Delta’s revenue in the quarter ending 30 June came to $13.8 billion, up 10% from $12.5 billion in the second quarter of pre-pandemic 2019.

“While the demand and revenue landscape is the best we’ve seen, the operational landscape for the entire industry remains uniquely challenged,” says chief executive Ed Bastian.

20220302-p4108-msn10437-delta-a321neo-stills-taxi-f1-hr-008

Source: Delta Air Lines

Delta Air Lines takes delivery of its first A321neo aircraft on 23 March 2022

The SkyTeam airline has returned to about 82% of pre-pandemic capacity and plans to fly about 85% of its 2019 capacity in 2022. Delta aims to return 100% of its capacity by summer 2023.

“There is such pent up demand… and we are not going to quench that thirst in the space of a busy summer period,” Bastian says. “There’s a lot more to come.”

Domestic demand leads the recovery, the carrier says, but international travel is also returning to levels not seen for three years. Delta’s revenue from international passengers during the three-month period came to 81% of levels from the second quarter of 2019. Its Latin America and transatlantic businesses both exceeded sales during that year’s second quarter.

Delta reports “meaningful improvement” in the Asia-Pacific region, as South Korea, Japan and Australia relaxed travel restrictions that had been in place since early 2020.

The US government in June scrapped a pre-departure Covid-19 testing requirement for inbound international passengers, supporting Delta’s international upswing. The move cleared a major hurdle that had previously put the brakes on fuller recovery.

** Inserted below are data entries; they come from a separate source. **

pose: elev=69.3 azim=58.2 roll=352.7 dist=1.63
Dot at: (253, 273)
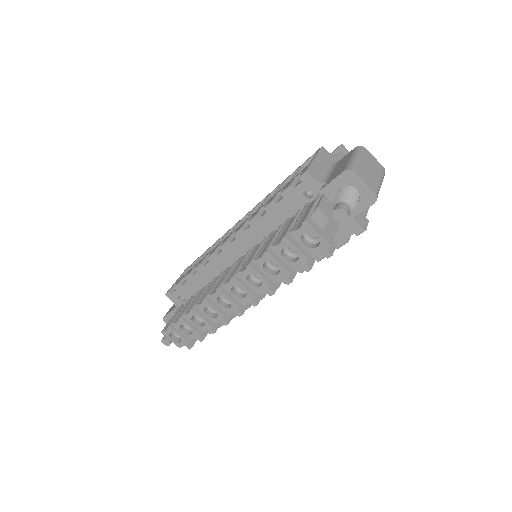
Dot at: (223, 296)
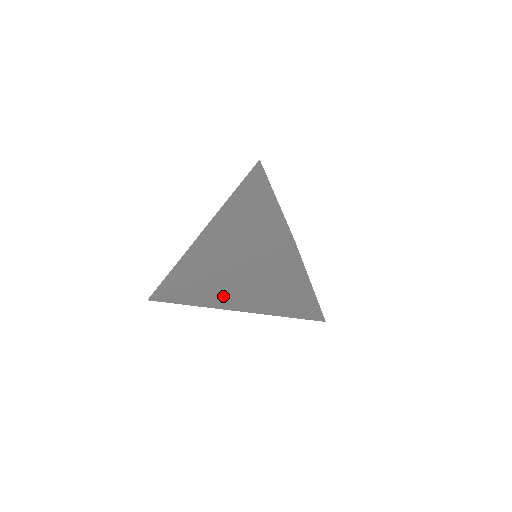
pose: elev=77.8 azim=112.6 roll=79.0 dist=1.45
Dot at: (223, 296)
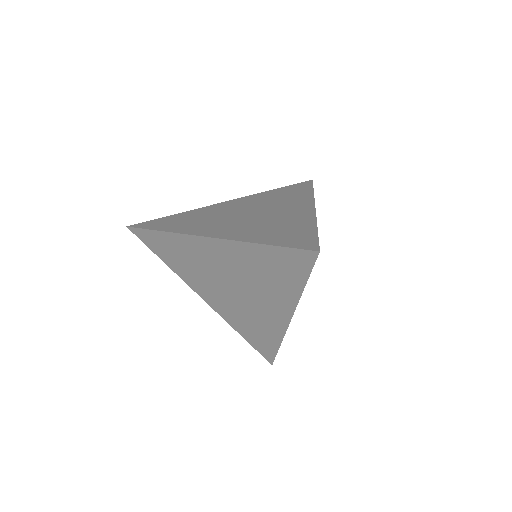
Dot at: (201, 270)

Leisure travel remains strong, Delta executives say, but more-lucrative business travel is also returning. Domestic corporate sales for the quarter were about 80% recovered versus 2019 levels and up 25 percentage points from the previous quarter. Delta’s international corporate sales were about 65% recovered versus 2019, up 30 points compared to the earlier quarter, with transatlantic travel leading the way.

Delta’s bookings for corporate travel in the coming months are at “record levels” and “much higher than what we experienced in June”, Bastian adds. He says the airline anticipates that the leisure-corporate mix will shift in favour of higher-margin corporate travel later this year, and that corporate travel will contribute to “meaningful full-year profitability”.

The company says its employee count is at about 95% of 2019 levels, and it is working on operational difficulties have disrupted many travellers’ schedules in past weeks.

Lost bags remain an issue across the industry, as airports struggle to manage higher-than-planned passenger inflows. Reports of thousands of stranded bags across the country and around the world have made passengers anxious about checking luggage as they head on summer travel.

“Most baggage issues are not domestic… they tend to be more on the European side,” Bastian says. “European airports don’t have the staff.” He adds that Delta recently sent a separate charter aircraft to repatriate bags that had gone missing, in order to reunite them with their owners.

The company expects its third-quarter revenue will be 1-5% more than its third-quarter 2019 revenue.